- _Extract_

Aidan Cunniffe edited this page Feb 5, 2025 · 1 revision

Using Capture with Postman Collections

optic capture generates and updates OpenAPI specs based on real traffic. Most teams use their integration tests as a traffic source. Optic also has built-in support for using Traffic from Postman.

Using Saved Examples from Postman

If you save examples in your Postman collections, you can export the collection and analyze it with through Optic Capture

You can export a collection by following these docs from Postman

optic capture openapi.yml --postman ./postman-collection.json
✔ GET /
  ✓ 200 response
✔ GET /users
  ✓ 200 response
✔ POST /users/create
  ✓ 201 response

Running Newman

Inside your application directory, create an optic.yml file with contents similar to,

capture:
  openapi.yml:
    server:
      # the command to start your application
      command: go run main.go
      # the url where your application is listening. Optic will forward requests
      # from the proxy to this URL.

- _Data supplied_
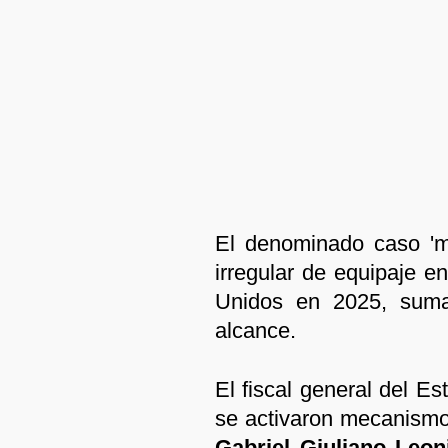
El denominado caso 'ma
irregular de equipaje e
Unidos en 2025, sum
alcance.
El fiscal general del E
se activaron mecanismos
Gabriel Giuliano Leon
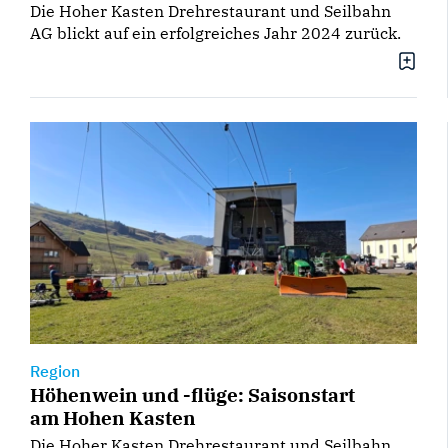
Die Hoher Kasten Drehrestaurant und Seilbahn
AG blickt auf ein erfolgreiches Jahr 2024 zurück.
Region
Höhenwein und -flüge: Saisonstart
am Hohen Kasten
Die Hoher Kasten Drehrestaurant und Seilbahn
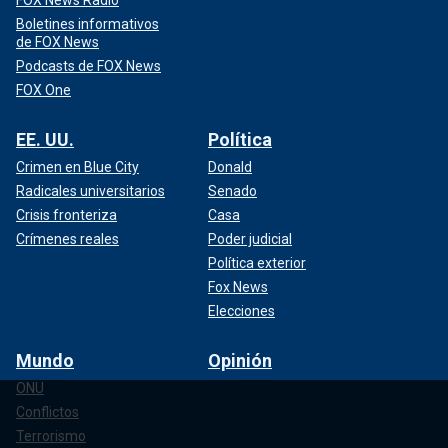
Boletines informativos
de FOX News
Podcasts de FOX News
FOX One
EE. UU.
Política
Crimen en Blue City
Donald
Radicales universitarios
Senado
Crisis fronteriza
Casa
Crímenes reales
Poder judicial
Política exterior
Fox News
Elecciones
Mundo
Opinión
ONU
Conflictos
Terrorismo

- _Problems to solve_
(A) Copy the Optic capture page starting at "optic capture generates" and ending at "Traffic from Postman.", and change "integration tests" to "end-to-end tests".
(B) Answer these questions from the Optic capture page:
(i) What do most teams use as a traffic source?
(ii) Which response does POST /users/create show in the sample output?
(iii) What command starts the application in the sample optic.yml file?
Use only the Optic capture page, not the listing.

- _Answer section_
(A)
optic capture generates and updates OpenAPI specs based on real traffic. Most teams use their end-to-end tests as a traffic source. Optic also has built-in support for using Traffic from Postman.

(B)
(i) Their integration tests.
(ii) A 201 response.
(iii) go run main.go